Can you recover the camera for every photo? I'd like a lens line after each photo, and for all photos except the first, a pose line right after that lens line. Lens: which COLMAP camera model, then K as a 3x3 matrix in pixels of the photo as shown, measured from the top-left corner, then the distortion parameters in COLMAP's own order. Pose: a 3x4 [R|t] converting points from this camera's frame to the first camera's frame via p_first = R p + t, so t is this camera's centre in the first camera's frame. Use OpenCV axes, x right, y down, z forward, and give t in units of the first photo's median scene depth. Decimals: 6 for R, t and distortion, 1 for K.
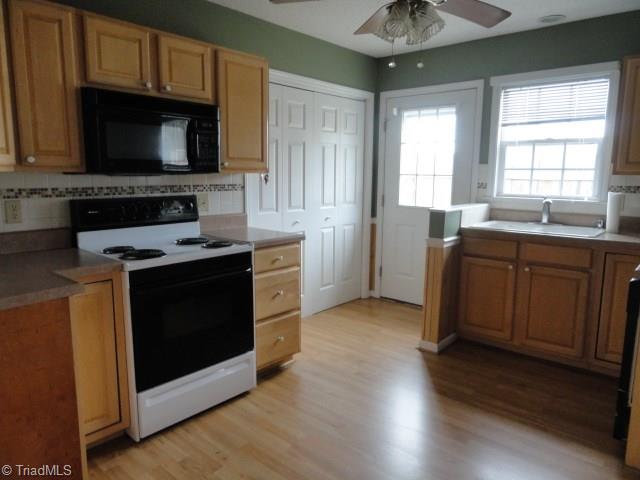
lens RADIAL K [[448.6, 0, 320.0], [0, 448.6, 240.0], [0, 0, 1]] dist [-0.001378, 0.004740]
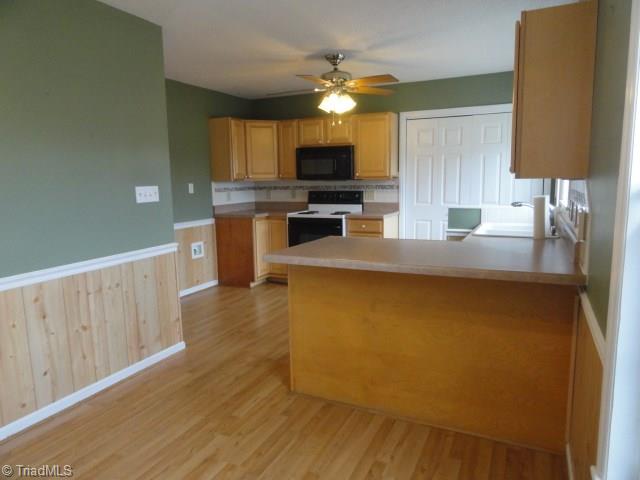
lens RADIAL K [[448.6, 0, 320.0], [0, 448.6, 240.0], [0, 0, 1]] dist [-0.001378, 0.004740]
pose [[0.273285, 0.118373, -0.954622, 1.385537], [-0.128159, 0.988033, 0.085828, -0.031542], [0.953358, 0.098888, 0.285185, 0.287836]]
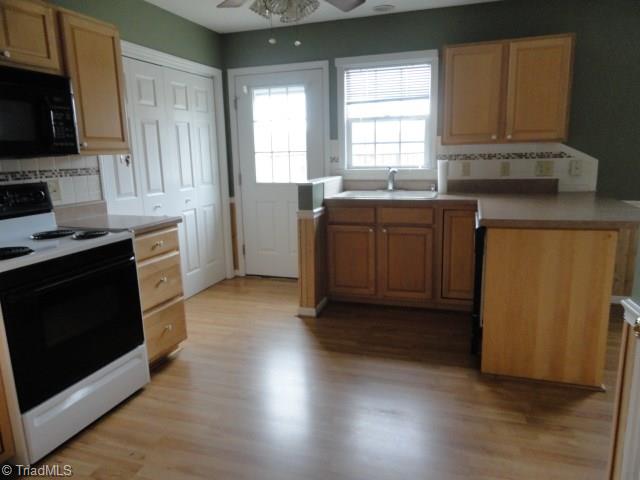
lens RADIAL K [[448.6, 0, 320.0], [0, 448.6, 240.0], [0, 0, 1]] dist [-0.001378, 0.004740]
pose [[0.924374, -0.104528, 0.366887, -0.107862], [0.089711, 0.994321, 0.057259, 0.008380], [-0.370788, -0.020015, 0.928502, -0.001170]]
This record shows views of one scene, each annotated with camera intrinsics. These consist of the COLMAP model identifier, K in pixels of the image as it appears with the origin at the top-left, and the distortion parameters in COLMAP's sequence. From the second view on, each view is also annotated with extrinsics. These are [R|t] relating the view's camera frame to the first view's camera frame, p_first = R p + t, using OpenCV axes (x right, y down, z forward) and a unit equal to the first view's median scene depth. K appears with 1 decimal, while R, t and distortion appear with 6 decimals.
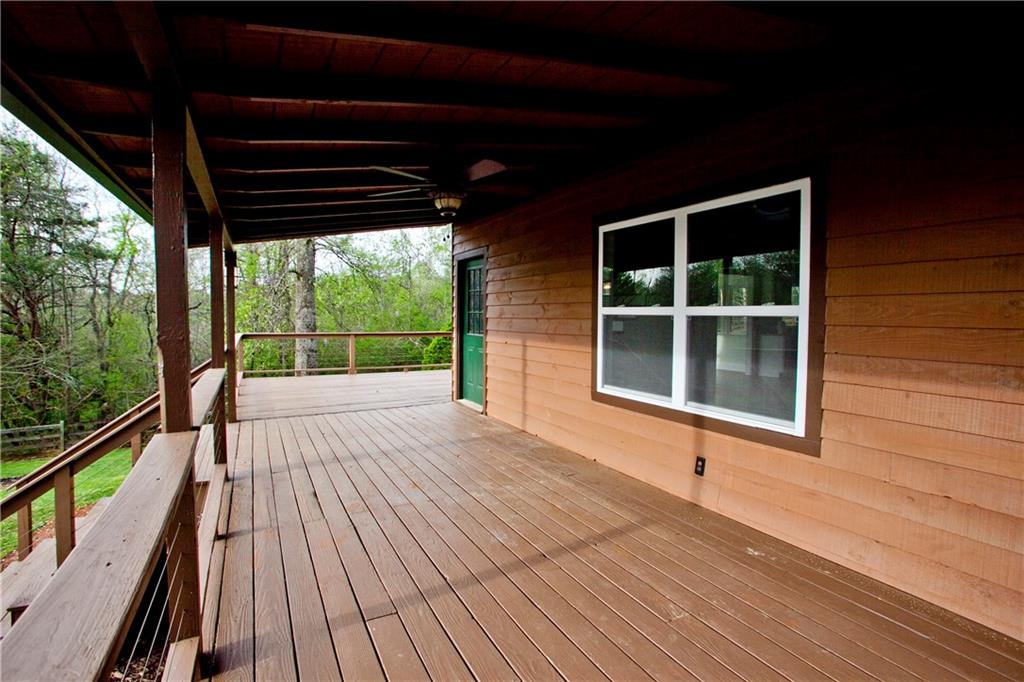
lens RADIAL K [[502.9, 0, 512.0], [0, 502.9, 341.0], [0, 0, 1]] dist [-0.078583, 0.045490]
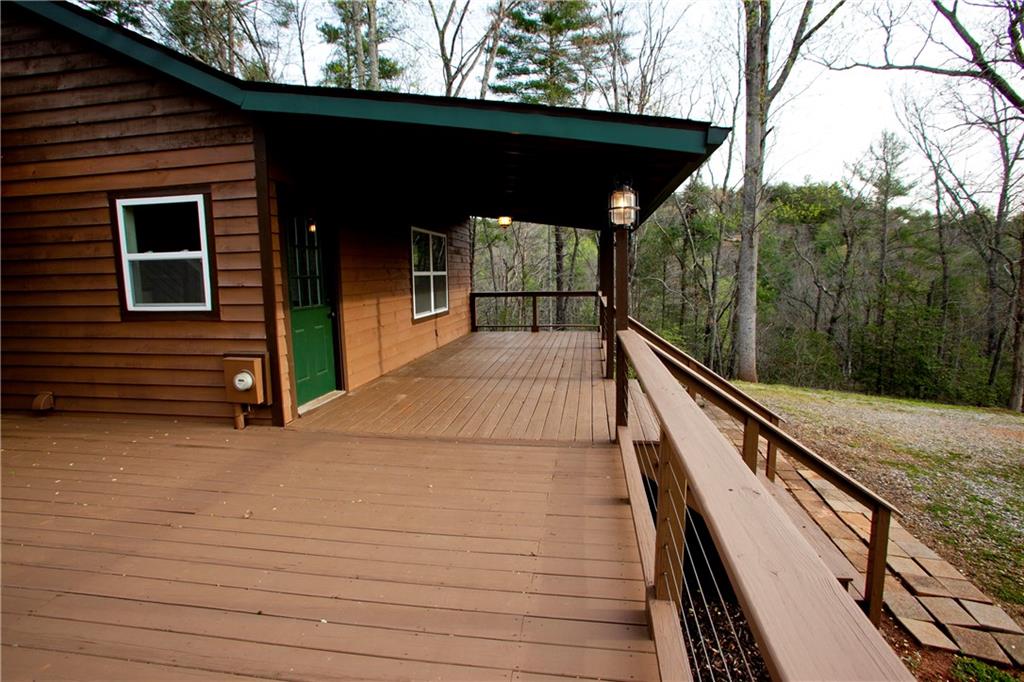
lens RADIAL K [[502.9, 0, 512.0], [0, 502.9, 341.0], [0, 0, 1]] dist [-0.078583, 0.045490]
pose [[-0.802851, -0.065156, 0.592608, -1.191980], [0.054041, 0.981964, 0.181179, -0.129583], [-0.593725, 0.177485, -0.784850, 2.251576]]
-------
## ACTIVITY
Each line of the material goes into your copy unchanged, but no picture does.

## RESULT
Can you recover the camera for every photo? I'd like a lens line after each photo, and for all photos except the first, a pose line right after that lens line. Lens: which COLMAP camera model, then K as a 3x3 matrix in pixels of the photo as shown, measured from the top-left corner, then the distortion parameters in COLMAP's own order. Pose: a 3x4 [R|t] converting points from this camera's frame to the first camera's frame via p_first = R p + t, so t is this camera's centre in the first camera's frame. Use OpenCV axes, x right, y down, z forward, and give t in units of the first photo's median scene depth. Decimals: 6 for R, t and distortion, 1 for K.
lens RADIAL K [[448.6, 0, 320.0], [0, 448.6, 240.0], [0, 0, 1]] dist [-0.001378, 0.004740]
lens RADIAL K [[448.6, 0, 320.0], [0, 448.6, 240.0], [0, 0, 1]] dist [-0.001378, 0.004740]
pose [[0.273285, 0.118373, -0.954622, 1.385537], [-0.128159, 0.988033, 0.085828, -0.031542], [0.953358, 0.098888, 0.285185, 0.287836]]
lens RADIAL K [[448.6, 0, 320.0], [0, 448.6, 240.0], [0, 0, 1]] dist [-0.001378, 0.004740]
pose [[0.924374, -0.104528, 0.366887, -0.107862], [0.089711, 0.994321, 0.057259, 0.008380], [-0.370788, -0.020015, 0.928502, -0.001170]]
This record shows views of one scene, each annotated with camera intrinsics. These consist of the COLMAP model identifier, K in pixels of the image as it appears with the origin at the top-left, and the distortion parameters in COLMAP's sequence. From the second view on, each view is also annotated with extrinsics. These are [R|t] relating the view's camera frame to the first view's camera frame, p_first = R p + t, using OpenCV axes (x right, y down, z forward) and a unit equal to the first view's median scene depth. K appears with 1 decimal, while R, t and distortion appear with 6 decimals.
lens RADIAL K [[502.9, 0, 512.0], [0, 502.9, 341.0], [0, 0, 1]] dist [-0.078583, 0.045490]
lens RADIAL K [[502.9, 0, 512.0], [0, 502.9, 341.0], [0, 0, 1]] dist [-0.078583, 0.045490]
pose [[-0.802851, -0.065156, 0.592608, -1.191980], [0.054041, 0.981964, 0.181179, -0.129583], [-0.593725, 0.177485, -0.784850, 2.251576]]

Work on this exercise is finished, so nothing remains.